Advanced Research Project Lays The Groundwork For All- Optical Network of Future

May 19, 2004

By Nick Wreden, News@Cisco

An advanced generation of optical packet routers may finally see the light if a government-funded project overcomes unknown obstacles and maps unexplored technologies.

Funded by a Defense Advanced Research Projects Agency (DARPA) grant, the four-year project seeks to develop optical packet routers that handle data packets without any optical-to-electrical conversion. These routers will carry more than 100 terabits per second (Tbps), or about 100 times the capacity of today's most advanced router.

"Although this represents leapfrog technology in a world filled with commodity chipsets and me-too products, our team also wants to make sure that we provide a migratory path that incorporates today's infrastructure," says Dan Blumenthal, professor of electrical and computer engineering at the University of California, Santa Barbara. The team, known as LASOR, for Label Switched Optical Router, is made up of researchers from UC Santa Barbara and Stanford University as well as from Cisco Systems and other leading technology firms.

Success has tremendous implications for the future of connectivity. By handling data streams greater than 10,000 feature-length films per second, optical routers can easily enable 3-D videoconferencing as well as telepresence, or the ability to see, sense and even smell a remote event.

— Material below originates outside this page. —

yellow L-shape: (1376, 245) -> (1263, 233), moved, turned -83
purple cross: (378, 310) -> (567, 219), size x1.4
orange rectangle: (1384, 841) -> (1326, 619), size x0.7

Bandwidth could become "too cheap to meter," enabling a world where almost every household or business device links to the Internet. With plenty of available bandwidth, disaster recovery planning gets simpler. Even the basics of routing might have to be rewritten, or networks architected differently.

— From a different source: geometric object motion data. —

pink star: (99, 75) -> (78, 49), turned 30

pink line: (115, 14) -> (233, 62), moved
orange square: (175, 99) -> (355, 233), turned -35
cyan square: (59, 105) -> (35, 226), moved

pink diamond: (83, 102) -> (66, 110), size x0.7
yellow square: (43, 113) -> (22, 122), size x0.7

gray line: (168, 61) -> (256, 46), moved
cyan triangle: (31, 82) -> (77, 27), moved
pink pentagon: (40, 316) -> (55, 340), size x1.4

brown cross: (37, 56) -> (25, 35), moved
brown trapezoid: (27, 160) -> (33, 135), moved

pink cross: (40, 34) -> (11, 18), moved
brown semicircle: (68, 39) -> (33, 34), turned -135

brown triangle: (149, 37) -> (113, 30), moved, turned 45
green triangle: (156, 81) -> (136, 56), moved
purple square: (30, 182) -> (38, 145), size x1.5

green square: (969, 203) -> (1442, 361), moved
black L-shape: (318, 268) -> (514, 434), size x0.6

Today, the bulk of Internet traffic essentially travels on separate wavelengths within fiber-optic strands. Data travels via photons at close to the speed of light until they hit routers and switching points. Then the light signals must be turned into electronic signals and then converted back into photons for the next leg of the journey. These optical-to-electronic connections represent major bottlenecks. Additionally, the electronic conversion consumes large amounts of power, increases the router footprint, and inhibits scalability.

But an optical packet router, based on a single stamp-sized chip known as a tunable all-optical wavelength converter, can eliminate these constraints. By enabling photon-to-photon copying without electronics, the highly integrated "photon copier" chip increases router throughput, substantially reduces power requirements, and maintains signal quality. Traffic can be routed to any wavelength on any port, increasing switching speed. Latency - the amount of time data packets wait within a router - is trimmed dramatically. In addition to lowering the cost of equipment, the chip will also help achieve one of the project's ultimate goals - to shrink an advanced router that now occupies a 7-foot equipment rack down to a single line card.

Optical packet routers will transcend the limitations of today's optical switches. These switches mainly use a connection-oriented approach, much like a typical telephone connection, routing data based on pre-determined wavelength assignments. As a result, they lack the flexibility of IP routers, which make routing decisions on a per packet basis and provide the scalability and flexibility behind today's Internet.

To move closer to the dream of an all-optical network based on optical packet routers, numerous challenges must be conquered. One is buffering, used today for routing contention and congestion control. "Only a very limited number of photons can be buffered with today's technology," says Blumenthal. "How do you build a router with limited buffering? How do you create a chip-based solution to optical packet buffering? Can it even be done? Finding out what's possible and what might not be is what makes this project so exciting."

Another key challenge is processing packet labels, used to determine the next network destination as well as provide security and QoS functions. Some key issues include: How can electronics process and forward packets at the ultra-high speeds demanded by an optical packet router? Will label processing and router control continue to be electronic? Will new routing protocols be required?

"Cisco in an integral part of this project," says Blumenthal. "Its expertise in this area is unparalleled, and will help us meet our milestones."

"Cisco is excited to bring its routing and optical technology leadership to bear in this innovative research program. Whether through our own research and development efforts or participating in these kinds of collaborative programs, Cisco is committed to helping develop next-generation network technologies," says Prem Jain, senior vice president, Routing Technology Group, Cisco Systems.

Blumenthal emphasizes that the LASOR project is research into the future, and not product development. "This is a high-risk development with no guarantees. We know we are going to hit walls. Is it even possible to scale routers by this order of magnitude? We will learn by doing, and by experimenting with what works and what doesn't," he says. "In many ways, we're at the same point we were in the 1950s just after the invention of the transistor."

Just as the transistor gave birth to the computer age, optical packet routers will form the foundation of next-generation networks. Information will be delivered literally at the speed of light, with almost limitless bandwidth. By marrying imagination with technology, Cisco and the LASOR team are on a mission to light up the future of networking.

Nick Wreden is a freelance journalist located in Atlanta, GA.